Hats off to new exhibition

Reporter: KAREN DOHERTY
Date published: 23 June 2011


HATS have been hitting the headlines from Princess Beatrice’s eye-catching creation at the Royal Wedding to ladies day at Royal Ascot.

But a hands-on exhibition in Oldham town centre is proving that you don’t have to be blue blooded or well heeled to turn heads.

Hats! is an opportunity for people to admire and try on a range of headgear from vintage to woolly and floaty to formal.

Visitors can pop in and have a go at repairing hats or making something new at the exhibition which runs from Wednesday to Saturdays until July 9 at the Shop Project, 12 Albion Street.

Work by members of Oldham Community Hat Club is on show and there is a display of hat blocks, supplied by Oldham firm Parkin Fabrics, made to use hats for the Royal Family.

Milliners Sue Carter and Rosie Oliver are also running workshops on Saturday, Sunday, and next Wednesday and Thursday.

Oldham Community Hat Club has more than 30 members, aged from 17 to 68, including chairman Sorielle Ndjoumbi, from Failsworth.
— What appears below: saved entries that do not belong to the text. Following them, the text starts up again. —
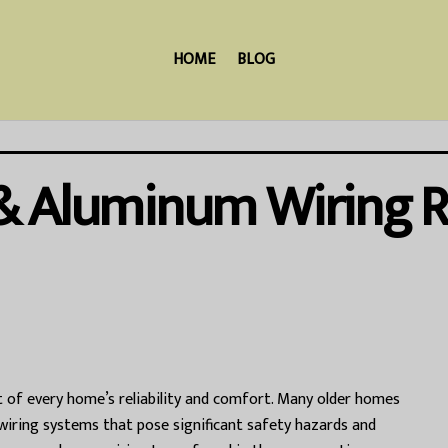
HOME
BLOG
& Aluminum Wiring R
rt of every home’s reliability and comfort. Many older homes
 wiring systems that pose significant safety hazards and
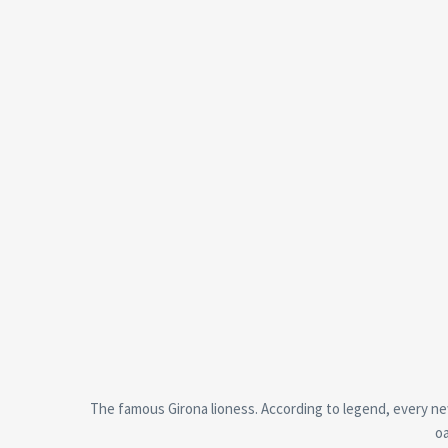
The famous Girona lioness. According to legend, every new 
oa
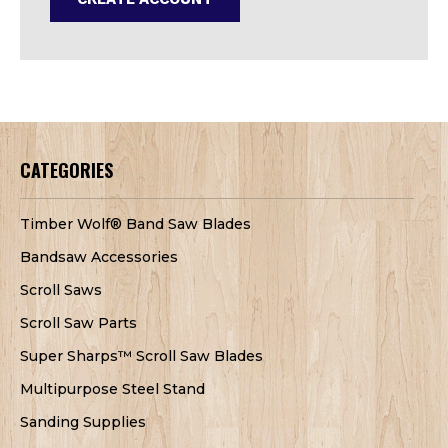
CATEGORIES
Timber Wolf® Band Saw Blades
Bandsaw Accessories
Scroll Saws
Scroll Saw Parts
Super Sharps™ Scroll Saw Blades
Multipurpose Steel Stand
Sanding Supplies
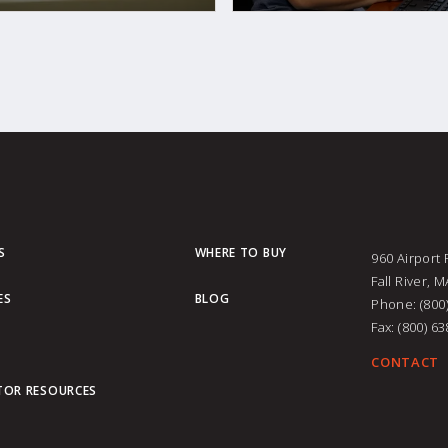
S
WHERE TO BUY
960 Airport
Fall River, 
ES
BLOG
Phone: (800
Fax: (800) 6
CONTACT
TOR RESOURCES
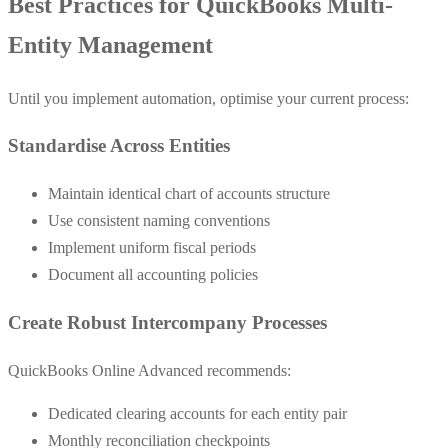
Best Practices for QuickBooks Multi-
Entity Management
Until you implement automation, optimise your current process:
Standardise Across Entities
Maintain identical chart of accounts structure
Use consistent naming conventions
Implement uniform fiscal periods
Document all accounting policies
Create Robust Intercompany Processes
QuickBooks Online Advanced recommends:
Dedicated clearing accounts for each entity pair
Monthly reconciliation checkpoints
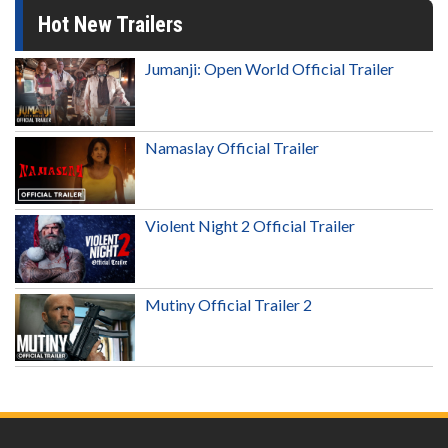
Hot New Trailers
Jumanji: Open World Official Trailer
Namaslay Official Trailer
Violent Night 2 Official Trailer
Mutiny Official Trailer 2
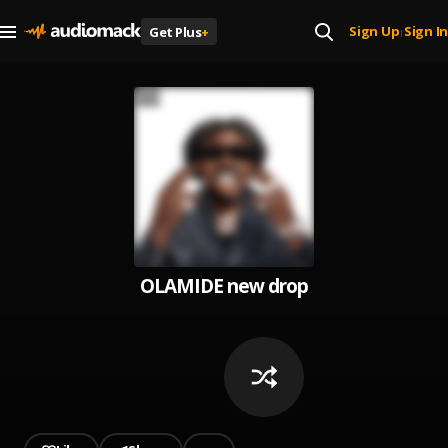
Sign Up
Sign In
Get Plus
+
|
OLAMIDE new drop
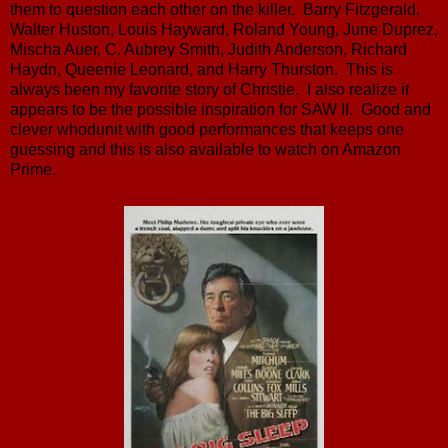
them to question each other on the killer. Barry Fitzgerald,
Walter Huston, Louis Hayward, Roland Young, June Duprez,
Mischa Auer, C. Aubrey Smith, Judith Anderson, Richard
Haydn, Queenie Leonard, and Harry Thurston. This is
always been my favorite story of Christie. I also realize it
appears to be the possible inspiration for SAW II. Good and
clever whodunit with good performances that keeps one
guessing and this is also available to watch on Amazon
Prime.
The 34-year-old has a range of hats for different occasions and said: “It is part of my personality, my identity, and it gives me confidence. When I don’t wear a hat I don’t feel complete. Nowadays more and more people are wearing hats, even for everyday wear.”

Some of her hats cost hardly anything to make and she added: “People can make hats out of anything, any bits they have at home. You do not even need a hat block.”

Hats have been staging a resurgence as the fashion accessory of choice — from trilbies at summer music festivals to 1920s-inspired felt winter cloches.

Hats! project manager Michele Pouncey said: “When you put a hat on it makes you feel a little bit glamorous. We think it is very daring. Most people wear hats to keep warm or keep the rain out, but a hat can also be a beautiful thing.”

Parkin Fabrics, at Vulcan Street, Derker, is the UK’s largest supplier of millinery fabrics, feathers and accessories.

It supplies fabrics to world-famous designers and used to own the Queen’s hat-maker Philip Somerville.

Chairman David Parkin said that demand has changed, with a growth in people making their own fascinators.

He explained: “Years ago you needed machines to do the big wedding hats and all the ladies’ hats were made in Luton.

“That was the hat centre and the football team is even called the Hatters.

“Then along came the Chinese and ruined the hat industry with cheap imports, but at the same time fashions changed for the big wedding hats.

“What’s called the fascinator became popular and a lady can make that at home.”